An education consultant, who asked not to be named, told SupChina that the policies have prevented bad things, but they have not produced good things. In other words, cutting tutoring and homework time down to size is great, but such prohibitions don’t automatically improve in-school provisions. At the end of the day, the regulator’s arsenal — filled with tools like bans, prescriptions, and inspections — may be fundamentally ill-equipped to provide for what good education requires: entrepreneurialism, creativity, and the space to take risks.
Another obstacle is that Beijing cannot fully prevent the tutoring economy from persisting: As the government chokes supply, tutors have gone underground, charging wealthy families exorbitant fees of up to $460 an hour. So long as socioeconomic outcomes track the gaokao (高考 gāokǎo), China’s all-important college entrance exam, Chinese parents will pay a premium to give their child a competitive edge. Ultimately, the crunch on private and foreign capital is a stopgap, a distraction from the decades-long social ramifications and perverse incentives of the gaokao-induced rat race.

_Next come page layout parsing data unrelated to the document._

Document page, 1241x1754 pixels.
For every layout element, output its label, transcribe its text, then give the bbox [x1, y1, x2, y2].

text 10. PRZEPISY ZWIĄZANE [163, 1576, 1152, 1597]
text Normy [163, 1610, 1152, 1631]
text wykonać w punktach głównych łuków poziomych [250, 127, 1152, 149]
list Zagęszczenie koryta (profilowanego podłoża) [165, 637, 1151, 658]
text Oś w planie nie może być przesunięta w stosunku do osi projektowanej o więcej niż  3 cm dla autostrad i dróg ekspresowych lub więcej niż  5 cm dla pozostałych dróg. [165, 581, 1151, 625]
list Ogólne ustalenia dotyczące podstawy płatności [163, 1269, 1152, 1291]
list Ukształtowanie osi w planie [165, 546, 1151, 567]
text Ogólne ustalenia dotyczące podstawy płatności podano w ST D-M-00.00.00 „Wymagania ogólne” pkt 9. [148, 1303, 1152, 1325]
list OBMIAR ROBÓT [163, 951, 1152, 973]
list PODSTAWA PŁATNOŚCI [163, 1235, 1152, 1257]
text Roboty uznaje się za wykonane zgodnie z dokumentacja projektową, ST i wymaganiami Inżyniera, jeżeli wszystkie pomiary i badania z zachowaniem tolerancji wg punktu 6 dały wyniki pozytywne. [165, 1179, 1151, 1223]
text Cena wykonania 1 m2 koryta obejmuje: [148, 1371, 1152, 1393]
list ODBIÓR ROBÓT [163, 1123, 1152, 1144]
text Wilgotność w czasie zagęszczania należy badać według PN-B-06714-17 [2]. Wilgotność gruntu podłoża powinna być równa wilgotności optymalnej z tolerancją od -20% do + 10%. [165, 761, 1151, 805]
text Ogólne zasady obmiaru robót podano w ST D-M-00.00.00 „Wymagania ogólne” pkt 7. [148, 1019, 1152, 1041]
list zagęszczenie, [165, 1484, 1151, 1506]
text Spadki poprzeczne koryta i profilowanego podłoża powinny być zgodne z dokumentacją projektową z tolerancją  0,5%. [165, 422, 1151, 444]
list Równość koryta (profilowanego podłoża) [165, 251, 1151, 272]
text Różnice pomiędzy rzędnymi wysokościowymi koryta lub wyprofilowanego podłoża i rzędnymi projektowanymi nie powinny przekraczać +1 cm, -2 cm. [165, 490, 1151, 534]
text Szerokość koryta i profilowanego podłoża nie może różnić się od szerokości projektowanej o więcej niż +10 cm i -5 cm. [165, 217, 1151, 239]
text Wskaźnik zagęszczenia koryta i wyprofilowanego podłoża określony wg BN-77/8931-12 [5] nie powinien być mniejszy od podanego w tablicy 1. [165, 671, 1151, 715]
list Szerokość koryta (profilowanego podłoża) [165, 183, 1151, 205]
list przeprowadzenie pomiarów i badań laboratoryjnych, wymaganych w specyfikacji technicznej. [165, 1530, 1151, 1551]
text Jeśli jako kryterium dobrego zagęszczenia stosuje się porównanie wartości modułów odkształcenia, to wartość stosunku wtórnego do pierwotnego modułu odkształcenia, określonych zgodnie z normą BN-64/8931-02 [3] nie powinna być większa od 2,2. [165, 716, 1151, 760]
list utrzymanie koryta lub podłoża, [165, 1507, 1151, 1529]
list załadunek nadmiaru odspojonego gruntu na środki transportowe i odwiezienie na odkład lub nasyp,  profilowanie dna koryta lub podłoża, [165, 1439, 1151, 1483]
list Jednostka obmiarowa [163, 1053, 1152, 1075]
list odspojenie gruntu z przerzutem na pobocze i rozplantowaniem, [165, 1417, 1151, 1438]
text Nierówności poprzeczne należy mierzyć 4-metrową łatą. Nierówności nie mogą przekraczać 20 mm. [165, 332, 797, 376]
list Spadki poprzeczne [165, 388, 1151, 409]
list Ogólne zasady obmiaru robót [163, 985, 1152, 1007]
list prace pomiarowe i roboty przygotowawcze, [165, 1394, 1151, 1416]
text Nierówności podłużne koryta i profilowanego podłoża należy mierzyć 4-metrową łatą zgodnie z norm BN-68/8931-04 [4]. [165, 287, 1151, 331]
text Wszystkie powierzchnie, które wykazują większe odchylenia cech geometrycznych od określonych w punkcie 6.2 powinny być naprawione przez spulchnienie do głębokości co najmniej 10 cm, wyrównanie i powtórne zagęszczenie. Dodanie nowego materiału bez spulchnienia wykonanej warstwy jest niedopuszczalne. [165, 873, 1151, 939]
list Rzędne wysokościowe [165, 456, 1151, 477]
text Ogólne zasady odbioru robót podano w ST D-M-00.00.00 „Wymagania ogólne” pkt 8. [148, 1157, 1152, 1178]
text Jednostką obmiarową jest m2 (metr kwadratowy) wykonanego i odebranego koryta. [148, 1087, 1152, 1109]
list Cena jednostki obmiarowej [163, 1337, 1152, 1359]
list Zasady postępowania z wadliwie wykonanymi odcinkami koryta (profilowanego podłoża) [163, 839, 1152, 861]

Fisher, the Venture Education founder, believes Chinese private education now faces an “identity crisis.” As China’s private schools hew closer to public expectations, enrollments may suffer. “What’s the point of going to a private school if it’s exactly the same as a public school? Is it worth paying 180,000 yuan [$27,800] a year to go to a school that has nicer facilities when you could go for free?”